** Study material follows **
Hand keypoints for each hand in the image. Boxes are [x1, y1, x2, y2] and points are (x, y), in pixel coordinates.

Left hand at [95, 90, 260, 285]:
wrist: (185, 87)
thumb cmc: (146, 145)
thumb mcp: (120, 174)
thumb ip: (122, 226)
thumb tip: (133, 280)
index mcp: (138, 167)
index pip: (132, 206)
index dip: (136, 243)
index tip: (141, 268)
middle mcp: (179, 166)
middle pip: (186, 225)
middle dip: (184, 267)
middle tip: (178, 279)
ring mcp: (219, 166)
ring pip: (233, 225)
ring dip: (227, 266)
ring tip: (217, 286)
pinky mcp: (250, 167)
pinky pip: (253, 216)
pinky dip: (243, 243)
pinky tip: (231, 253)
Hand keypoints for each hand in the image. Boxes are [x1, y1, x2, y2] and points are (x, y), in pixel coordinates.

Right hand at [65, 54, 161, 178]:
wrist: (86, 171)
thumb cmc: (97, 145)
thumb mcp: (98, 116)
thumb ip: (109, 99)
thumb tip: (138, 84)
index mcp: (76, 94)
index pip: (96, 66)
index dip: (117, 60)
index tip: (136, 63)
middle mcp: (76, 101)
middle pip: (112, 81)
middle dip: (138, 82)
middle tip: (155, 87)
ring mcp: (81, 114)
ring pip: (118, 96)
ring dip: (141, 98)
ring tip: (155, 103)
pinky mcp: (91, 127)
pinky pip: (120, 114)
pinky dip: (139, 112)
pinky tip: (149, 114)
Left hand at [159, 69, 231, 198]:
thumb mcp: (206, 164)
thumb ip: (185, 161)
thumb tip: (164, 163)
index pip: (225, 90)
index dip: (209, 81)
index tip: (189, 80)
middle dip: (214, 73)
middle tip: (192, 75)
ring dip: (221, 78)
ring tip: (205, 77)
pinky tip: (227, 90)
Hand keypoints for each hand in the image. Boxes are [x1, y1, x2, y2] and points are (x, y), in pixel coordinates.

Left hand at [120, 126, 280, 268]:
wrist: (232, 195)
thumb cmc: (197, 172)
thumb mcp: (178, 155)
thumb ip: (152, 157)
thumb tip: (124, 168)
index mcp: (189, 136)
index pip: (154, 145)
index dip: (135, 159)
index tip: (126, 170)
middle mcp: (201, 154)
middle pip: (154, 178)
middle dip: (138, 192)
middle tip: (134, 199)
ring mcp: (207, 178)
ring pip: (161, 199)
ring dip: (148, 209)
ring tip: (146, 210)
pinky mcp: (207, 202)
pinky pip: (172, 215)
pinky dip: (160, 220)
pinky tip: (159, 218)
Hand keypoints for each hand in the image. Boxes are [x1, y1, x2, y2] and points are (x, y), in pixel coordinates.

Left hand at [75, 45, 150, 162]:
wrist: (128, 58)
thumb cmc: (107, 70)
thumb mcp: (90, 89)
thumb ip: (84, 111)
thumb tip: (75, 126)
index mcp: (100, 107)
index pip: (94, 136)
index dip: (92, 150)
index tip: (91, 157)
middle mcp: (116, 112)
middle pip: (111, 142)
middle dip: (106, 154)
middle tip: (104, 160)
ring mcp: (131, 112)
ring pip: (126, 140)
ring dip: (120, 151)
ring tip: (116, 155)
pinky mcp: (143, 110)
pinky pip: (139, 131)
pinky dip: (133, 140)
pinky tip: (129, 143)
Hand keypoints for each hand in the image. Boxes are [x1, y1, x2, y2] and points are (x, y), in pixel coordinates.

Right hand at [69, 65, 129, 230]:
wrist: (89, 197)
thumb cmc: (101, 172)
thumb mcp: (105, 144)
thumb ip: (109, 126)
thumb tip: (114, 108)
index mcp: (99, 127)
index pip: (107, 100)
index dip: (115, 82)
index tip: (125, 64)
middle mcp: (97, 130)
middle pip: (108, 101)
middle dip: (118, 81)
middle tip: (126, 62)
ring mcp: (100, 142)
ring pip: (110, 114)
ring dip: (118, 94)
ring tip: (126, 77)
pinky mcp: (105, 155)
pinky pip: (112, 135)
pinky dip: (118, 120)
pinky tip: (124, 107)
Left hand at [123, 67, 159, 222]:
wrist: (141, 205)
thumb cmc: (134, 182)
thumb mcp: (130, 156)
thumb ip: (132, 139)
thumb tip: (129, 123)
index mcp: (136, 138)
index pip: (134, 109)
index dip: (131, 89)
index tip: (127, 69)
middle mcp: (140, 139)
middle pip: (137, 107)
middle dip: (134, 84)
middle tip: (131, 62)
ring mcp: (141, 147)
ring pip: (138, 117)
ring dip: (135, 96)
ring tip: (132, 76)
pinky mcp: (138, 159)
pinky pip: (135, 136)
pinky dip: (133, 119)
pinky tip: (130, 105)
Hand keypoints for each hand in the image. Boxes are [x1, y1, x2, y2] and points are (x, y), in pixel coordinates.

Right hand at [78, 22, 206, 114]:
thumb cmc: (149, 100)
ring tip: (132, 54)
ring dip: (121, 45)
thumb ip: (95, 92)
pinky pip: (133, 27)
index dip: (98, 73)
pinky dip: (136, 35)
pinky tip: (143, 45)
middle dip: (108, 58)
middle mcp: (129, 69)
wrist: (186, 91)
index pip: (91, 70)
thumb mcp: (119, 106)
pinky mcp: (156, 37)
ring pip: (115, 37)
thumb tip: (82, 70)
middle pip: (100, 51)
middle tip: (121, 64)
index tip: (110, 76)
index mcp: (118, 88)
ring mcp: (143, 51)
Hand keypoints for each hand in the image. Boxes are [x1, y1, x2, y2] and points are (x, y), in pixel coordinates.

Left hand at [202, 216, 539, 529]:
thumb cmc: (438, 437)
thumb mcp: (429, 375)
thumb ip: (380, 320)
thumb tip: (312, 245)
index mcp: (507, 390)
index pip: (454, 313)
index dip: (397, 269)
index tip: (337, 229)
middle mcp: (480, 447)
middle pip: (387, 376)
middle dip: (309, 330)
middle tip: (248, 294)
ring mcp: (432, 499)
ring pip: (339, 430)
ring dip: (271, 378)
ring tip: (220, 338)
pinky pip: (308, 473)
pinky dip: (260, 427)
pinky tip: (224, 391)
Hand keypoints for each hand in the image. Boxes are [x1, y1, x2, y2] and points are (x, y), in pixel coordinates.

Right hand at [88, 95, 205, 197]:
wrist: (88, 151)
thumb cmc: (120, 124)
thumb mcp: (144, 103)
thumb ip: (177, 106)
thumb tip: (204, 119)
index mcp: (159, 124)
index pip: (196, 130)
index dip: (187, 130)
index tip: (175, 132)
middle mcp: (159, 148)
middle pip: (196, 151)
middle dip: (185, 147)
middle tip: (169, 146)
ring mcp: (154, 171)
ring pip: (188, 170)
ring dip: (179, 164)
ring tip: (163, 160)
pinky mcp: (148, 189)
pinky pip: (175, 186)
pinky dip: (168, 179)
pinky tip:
** End of Study material **
• [Exercise directions]: Starting at the line above that contains "pinky pip: (139, 131)", write out each line exactly until the line that contains "middle pip: (108, 101)" has been written, and stop there.

• [Reply]:
pinky pip: (139, 131)
pinky dip: (133, 140)
pinky tip: (129, 143)
Hand keypoints for each hand in the image. Boxes are [x1, y1, x2, y2] and points are (x, y), in pixel coordinates.

Right hand at [69, 65, 129, 230]:
wrist: (89, 197)
thumb cmc: (101, 172)
thumb mcp: (105, 144)
thumb ip: (109, 126)
thumb tip: (114, 108)
index mcp: (99, 127)
index pip: (107, 100)
index dip: (115, 82)
index tip: (125, 64)
middle mcp: (97, 130)
middle pip: (108, 101)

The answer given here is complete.